> Extracted material

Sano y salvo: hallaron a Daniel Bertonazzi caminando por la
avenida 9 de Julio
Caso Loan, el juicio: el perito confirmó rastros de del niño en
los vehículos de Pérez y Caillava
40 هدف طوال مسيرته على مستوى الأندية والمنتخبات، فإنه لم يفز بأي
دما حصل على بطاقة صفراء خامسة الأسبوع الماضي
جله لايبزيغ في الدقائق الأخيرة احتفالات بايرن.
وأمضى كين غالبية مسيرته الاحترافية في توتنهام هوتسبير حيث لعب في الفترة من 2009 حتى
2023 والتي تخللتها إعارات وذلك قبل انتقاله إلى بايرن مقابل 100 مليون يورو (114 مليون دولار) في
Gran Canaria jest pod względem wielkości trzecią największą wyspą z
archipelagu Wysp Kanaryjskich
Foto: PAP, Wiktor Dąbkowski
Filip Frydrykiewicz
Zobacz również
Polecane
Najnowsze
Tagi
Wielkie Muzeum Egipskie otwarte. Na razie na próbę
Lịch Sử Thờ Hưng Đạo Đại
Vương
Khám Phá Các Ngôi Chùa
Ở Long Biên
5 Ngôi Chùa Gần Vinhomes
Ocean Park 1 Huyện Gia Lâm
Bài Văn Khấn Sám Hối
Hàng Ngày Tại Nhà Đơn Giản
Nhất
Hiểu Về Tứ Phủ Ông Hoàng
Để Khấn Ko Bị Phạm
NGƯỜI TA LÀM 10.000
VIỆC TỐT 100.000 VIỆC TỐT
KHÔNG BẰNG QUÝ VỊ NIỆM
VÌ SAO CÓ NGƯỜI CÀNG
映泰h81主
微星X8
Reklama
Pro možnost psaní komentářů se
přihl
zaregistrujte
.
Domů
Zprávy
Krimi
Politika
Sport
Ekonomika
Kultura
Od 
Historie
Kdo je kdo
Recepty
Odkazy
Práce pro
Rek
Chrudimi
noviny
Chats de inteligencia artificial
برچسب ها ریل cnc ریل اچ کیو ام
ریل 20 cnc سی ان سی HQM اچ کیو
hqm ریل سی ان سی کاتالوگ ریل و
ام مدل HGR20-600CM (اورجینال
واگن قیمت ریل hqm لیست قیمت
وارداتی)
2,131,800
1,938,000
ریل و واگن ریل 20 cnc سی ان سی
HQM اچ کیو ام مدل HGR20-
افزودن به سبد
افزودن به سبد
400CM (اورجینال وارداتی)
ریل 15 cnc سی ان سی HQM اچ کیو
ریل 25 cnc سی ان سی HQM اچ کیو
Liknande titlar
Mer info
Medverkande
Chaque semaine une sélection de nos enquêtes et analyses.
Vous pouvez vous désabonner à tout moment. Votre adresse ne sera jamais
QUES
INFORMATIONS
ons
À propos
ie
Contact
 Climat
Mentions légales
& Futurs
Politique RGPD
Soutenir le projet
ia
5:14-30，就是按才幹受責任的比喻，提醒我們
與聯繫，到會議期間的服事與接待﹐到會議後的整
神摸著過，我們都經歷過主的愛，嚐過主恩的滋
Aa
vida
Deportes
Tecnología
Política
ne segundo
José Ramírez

> Prompt
Type the data out again, exactly.

> Written response
Sano y salvo: hallaron a Daniel Bertonazzi caminando por la
avenida 9 de Julio
Caso Loan, el juicio: el perito confirmó rastros de del niño en
los vehículos de Pérez y Caillava
40 هدف طوال مسيرته على مستوى الأندية والمنتخبات، فإنه لم يفز بأي
دما حصل على بطاقة صفراء خامسة الأسبوع الماضي
جله لايبزيغ في الدقائق الأخيرة احتفالات بايرن.
وأمضى كين غالبية مسيرته الاحترافية في توتنهام هوتسبير حيث لعب في الفترة من 2009 حتى
2023 والتي تخللتها إعارات وذلك قبل انتقاله إلى بايرن مقابل 100 مليون يورو (114 مليون دولار) في
Gran Canaria jest pod względem wielkości trzecią największą wyspą z
archipelagu Wysp Kanaryjskich
Foto: PAP, Wiktor Dąbkowski
Filip Frydrykiewicz
Zobacz również
Polecane
Najnowsze
Tagi
Wielkie Muzeum Egipskie otwarte. Na razie na próbę
Lịch Sử Thờ Hưng Đạo Đại
Vương
Khám Phá Các Ngôi Chùa
Ở Long Biên
5 Ngôi Chùa Gần Vinhomes
Ocean Park 1 Huyện Gia Lâm
Bài Văn Khấn Sám Hối
Hàng Ngày Tại Nhà Đơn Giản
Nhất
Hiểu Về Tứ Phủ Ông Hoàng
Để Khấn Ko Bị Phạm
NGƯỜI TA LÀM 10.000
VIỆC TỐT 100.000 VIỆC TỐT
KHÔNG BẰNG QUÝ VỊ NIỆM
VÌ SAO CÓ NGƯỜI CÀNG
映泰h81主
微星X8
Reklama
Pro možnost psaní komentářů se
přihl
zaregistrujte
.
Domů
Zprávy
Krimi
Politika
Sport
Ekonomika
Kultura
Od 
Historie
Kdo je kdo
Recepty
Odkazy
Práce pro
Rek
Chrudimi
noviny
Chats de inteligencia artificial
برچسب ها ریل cnc ریل اچ کیو ام
ریل 20 cnc سی ان سی HQM اچ کیو
hqm ریل سی ان سی کاتالوگ ریل و
ام مدل HGR20-600CM (اورجینال
واگن قیمت ریل hqm لیست قیمت
وارداتی)
2,131,800
1,938,000
ریل و واگن ریل 20 cnc سی ان سی
HQM اچ کیو ام مدل HGR20-
افزودن به سبد
افزودن به سبد
400CM (اورجینال وارداتی)
ریل 15 cnc سی ان سی HQM اچ کیو
ریل 25 cnc سی ان سی HQM اچ کیو
Liknande titlar
Mer info
Medverkande
Chaque semaine une sélection de nos enquêtes et analyses.
Vous pouvez vous désabonner à tout moment. Votre adresse ne sera jamais
QUES
INFORMATIONS
ons
À propos
ie
Contact
 Climat
Mentions légales
& Futurs
Politique RGPD
Soutenir le projet
ia
5:14-30，就是按才幹受責任的比喻，提醒我們
與聯繫，到會議期間的服事與接待﹐到會議後的整
神摸著過，我們都經歷過主的愛，嚐過主恩的滋
Aa
vida
Deportes
Tecnología
Política
ne segundo
José Ramírez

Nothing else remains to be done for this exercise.